**RECORDS TO PROCESS**:
*** Begin section ***
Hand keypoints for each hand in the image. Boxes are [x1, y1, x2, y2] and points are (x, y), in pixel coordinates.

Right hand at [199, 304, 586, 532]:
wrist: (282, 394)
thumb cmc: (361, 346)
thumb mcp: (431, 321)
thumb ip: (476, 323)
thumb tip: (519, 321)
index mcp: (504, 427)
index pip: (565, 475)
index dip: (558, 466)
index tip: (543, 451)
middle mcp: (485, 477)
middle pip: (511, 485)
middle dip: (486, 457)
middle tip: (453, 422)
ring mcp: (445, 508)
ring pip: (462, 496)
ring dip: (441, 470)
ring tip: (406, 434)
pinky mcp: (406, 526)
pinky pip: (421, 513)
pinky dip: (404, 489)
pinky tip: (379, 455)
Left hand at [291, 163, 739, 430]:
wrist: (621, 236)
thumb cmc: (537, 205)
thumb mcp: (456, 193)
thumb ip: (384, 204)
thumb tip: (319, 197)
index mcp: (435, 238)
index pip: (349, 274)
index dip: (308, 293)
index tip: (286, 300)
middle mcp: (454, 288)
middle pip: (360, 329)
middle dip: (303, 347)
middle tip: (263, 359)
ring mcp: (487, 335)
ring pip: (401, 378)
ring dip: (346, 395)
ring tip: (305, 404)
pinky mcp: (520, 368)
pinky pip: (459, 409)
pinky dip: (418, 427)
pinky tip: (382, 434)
*** End section ***
*** Begin section ***
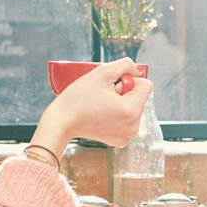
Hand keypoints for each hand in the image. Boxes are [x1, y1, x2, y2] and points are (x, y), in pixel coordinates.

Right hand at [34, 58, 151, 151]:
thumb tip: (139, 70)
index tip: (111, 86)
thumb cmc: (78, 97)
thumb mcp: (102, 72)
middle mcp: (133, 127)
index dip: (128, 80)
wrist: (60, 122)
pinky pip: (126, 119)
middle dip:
*** End section ***
**THE PROBLEM**:
Copy out only the lines of the records above from the one with "index dip: (308, 293)" through the one with "pinky pip: (459, 409)", exactly as they stand, both included.

**YOUR RESPONSE**:
index dip: (308, 293)
index tip: (286, 300)
middle mcp: (454, 288)
middle pip: (360, 329)
middle dip: (303, 347)
middle tip: (263, 359)
ring mcp: (487, 335)
ring pip: (401, 378)
ring dip: (346, 395)
ring tip: (305, 404)
pinky mcp: (520, 368)
pinky pip: (459, 409)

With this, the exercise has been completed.